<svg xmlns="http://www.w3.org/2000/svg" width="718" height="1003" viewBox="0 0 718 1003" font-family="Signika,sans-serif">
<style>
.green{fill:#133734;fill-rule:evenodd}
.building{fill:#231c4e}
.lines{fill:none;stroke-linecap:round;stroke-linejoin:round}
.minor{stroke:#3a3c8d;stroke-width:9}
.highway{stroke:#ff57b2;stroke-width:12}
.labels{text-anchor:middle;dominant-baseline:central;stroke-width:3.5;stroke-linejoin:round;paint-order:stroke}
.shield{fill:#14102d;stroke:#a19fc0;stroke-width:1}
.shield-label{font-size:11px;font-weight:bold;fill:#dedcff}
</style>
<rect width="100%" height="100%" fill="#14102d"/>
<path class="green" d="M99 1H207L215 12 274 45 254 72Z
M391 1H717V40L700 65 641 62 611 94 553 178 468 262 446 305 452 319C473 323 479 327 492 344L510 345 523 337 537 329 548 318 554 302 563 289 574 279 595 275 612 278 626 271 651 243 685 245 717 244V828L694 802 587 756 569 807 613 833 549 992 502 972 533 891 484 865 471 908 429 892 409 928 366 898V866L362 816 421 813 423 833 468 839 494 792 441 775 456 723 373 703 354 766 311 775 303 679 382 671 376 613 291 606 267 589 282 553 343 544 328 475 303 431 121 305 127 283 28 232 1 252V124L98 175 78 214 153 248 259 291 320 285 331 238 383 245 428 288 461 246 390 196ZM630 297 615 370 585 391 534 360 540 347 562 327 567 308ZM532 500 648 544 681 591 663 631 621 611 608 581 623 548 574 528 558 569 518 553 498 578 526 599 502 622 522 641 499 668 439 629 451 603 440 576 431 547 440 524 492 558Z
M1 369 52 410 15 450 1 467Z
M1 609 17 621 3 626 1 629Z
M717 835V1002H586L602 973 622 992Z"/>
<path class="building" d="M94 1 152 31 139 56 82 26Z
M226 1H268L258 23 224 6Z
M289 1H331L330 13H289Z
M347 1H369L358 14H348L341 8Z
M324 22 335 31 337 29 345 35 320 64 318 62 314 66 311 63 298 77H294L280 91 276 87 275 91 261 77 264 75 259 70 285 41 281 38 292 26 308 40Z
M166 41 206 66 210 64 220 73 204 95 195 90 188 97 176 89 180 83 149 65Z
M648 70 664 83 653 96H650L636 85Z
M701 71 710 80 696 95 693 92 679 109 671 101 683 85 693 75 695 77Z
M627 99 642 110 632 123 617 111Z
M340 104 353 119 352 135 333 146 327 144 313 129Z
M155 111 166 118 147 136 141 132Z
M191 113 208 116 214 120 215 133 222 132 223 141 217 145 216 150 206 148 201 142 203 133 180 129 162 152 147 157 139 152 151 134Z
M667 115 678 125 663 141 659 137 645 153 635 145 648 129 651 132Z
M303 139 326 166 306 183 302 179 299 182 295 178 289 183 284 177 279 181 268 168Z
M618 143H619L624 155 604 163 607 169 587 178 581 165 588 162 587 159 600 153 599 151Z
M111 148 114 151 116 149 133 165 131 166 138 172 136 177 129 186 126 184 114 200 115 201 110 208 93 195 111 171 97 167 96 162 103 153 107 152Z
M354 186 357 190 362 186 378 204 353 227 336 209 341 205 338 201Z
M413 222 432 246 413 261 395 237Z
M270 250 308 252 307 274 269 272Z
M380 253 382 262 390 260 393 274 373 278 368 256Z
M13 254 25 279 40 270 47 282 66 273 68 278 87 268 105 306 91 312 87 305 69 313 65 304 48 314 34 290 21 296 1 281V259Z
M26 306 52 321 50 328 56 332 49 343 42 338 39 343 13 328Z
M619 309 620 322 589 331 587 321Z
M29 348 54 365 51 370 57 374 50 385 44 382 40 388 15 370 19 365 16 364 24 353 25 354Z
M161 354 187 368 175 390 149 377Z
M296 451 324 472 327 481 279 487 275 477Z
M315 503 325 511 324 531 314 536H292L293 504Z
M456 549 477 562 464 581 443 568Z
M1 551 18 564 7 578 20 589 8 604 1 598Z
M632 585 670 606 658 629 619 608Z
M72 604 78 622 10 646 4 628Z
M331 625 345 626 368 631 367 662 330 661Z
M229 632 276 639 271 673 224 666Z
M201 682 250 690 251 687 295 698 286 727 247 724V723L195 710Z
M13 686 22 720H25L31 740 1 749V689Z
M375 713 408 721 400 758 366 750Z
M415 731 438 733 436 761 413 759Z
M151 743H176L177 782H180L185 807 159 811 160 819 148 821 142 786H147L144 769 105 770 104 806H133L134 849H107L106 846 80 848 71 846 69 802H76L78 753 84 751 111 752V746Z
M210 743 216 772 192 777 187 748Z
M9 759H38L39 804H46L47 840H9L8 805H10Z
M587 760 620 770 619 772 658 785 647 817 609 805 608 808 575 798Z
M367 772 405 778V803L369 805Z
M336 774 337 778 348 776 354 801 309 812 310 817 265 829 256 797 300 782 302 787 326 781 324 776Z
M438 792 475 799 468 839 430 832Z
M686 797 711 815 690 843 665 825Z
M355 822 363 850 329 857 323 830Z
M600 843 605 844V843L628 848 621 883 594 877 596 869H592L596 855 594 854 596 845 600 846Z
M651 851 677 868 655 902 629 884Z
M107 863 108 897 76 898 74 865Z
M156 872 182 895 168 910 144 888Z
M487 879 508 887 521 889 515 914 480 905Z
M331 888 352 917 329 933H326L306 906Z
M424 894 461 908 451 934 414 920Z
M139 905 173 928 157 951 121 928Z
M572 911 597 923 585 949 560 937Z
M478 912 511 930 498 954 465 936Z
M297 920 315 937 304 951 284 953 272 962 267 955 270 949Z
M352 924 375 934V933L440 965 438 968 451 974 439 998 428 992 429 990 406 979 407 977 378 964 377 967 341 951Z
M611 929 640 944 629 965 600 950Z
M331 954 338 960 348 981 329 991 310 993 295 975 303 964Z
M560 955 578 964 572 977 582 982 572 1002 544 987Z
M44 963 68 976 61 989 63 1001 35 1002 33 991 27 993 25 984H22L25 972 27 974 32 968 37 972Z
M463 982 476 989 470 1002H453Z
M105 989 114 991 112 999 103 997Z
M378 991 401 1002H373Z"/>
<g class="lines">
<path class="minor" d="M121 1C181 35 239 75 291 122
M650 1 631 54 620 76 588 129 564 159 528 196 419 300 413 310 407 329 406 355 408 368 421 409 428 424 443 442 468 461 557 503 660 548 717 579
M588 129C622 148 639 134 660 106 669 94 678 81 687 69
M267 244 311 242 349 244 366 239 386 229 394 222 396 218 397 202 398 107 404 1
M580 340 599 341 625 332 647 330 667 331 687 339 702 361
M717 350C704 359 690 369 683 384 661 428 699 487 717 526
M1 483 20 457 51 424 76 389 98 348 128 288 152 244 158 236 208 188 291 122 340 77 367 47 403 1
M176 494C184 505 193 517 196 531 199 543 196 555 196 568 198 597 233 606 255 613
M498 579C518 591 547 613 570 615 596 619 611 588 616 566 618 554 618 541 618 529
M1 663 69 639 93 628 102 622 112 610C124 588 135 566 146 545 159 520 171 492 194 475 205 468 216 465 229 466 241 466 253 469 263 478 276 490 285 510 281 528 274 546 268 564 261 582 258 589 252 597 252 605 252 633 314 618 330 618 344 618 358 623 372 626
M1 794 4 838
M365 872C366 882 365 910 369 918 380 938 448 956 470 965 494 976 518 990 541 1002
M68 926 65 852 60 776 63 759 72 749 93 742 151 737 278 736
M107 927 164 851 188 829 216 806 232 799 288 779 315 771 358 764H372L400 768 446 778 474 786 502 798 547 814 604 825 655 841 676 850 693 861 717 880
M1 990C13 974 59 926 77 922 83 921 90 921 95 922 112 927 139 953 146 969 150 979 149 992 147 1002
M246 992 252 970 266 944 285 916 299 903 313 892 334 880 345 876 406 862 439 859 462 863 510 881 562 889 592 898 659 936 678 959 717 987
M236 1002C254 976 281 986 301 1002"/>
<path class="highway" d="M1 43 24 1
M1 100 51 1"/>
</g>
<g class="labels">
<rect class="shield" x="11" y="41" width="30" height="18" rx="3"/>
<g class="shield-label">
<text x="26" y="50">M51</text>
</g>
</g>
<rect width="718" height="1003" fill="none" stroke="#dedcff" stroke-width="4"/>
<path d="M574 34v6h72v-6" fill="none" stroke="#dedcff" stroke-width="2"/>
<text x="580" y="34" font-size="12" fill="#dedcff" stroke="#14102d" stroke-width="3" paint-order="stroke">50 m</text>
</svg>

========

= YOUR ASSIGNMENT =
Copy out each line of the listing where the string "lines" appears.

= TASK OUTPUT =
.lines{fill:none;stroke-linecap:round;stroke-linejoin:round}
<g class="lines">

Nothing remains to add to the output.